* **PROBLEM**
Repeat each entry as written, dropping any picture you find.

Stored data entries
----

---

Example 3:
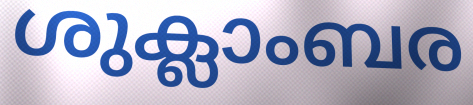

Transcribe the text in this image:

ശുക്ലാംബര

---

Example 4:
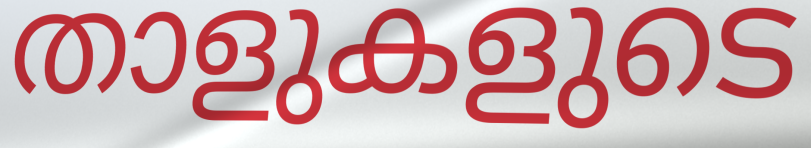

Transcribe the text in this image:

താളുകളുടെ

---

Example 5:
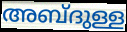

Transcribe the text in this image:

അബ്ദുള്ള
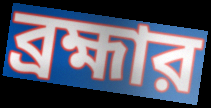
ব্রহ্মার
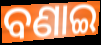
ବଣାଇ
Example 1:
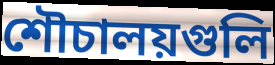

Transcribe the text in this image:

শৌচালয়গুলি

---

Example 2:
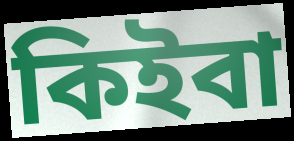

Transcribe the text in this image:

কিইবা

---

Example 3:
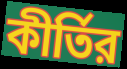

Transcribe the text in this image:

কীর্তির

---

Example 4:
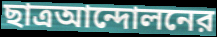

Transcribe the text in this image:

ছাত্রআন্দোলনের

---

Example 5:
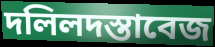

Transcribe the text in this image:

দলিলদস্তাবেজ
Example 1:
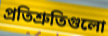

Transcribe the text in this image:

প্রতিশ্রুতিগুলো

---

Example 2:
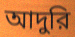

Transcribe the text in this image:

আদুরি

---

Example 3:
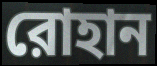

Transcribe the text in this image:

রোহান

----

* **WRITTEN RESPONSE**
---

Example 3:

Transcribe the text in this image:

ശുക്ലാംബര

---

Example 4:

Transcribe the text in this image:

താളുകളുടെ

---

Example 5:

Transcribe the text in this image:

അബ്ദുള്ള
ব্রহ্মার
ବଣାଇ
Example 1:

Transcribe the text in this image:

শৌচালয়গুলি

---

Example 2:

Transcribe the text in this image:

কিইবা

---

Example 3:

Transcribe the text in this image:

কীর্তির

---

Example 4:

Transcribe the text in this image:

ছাত্রআন্দোলনের

---

Example 5:

Transcribe the text in this image:

দলিলদস্তাবেজ
Example 1:

Transcribe the text in this image:

প্রতিশ্রুতিগুলো

---

Example 2:

Transcribe the text in this image:

আদুরি

---

Example 3:

Transcribe the text in this image:

রোহান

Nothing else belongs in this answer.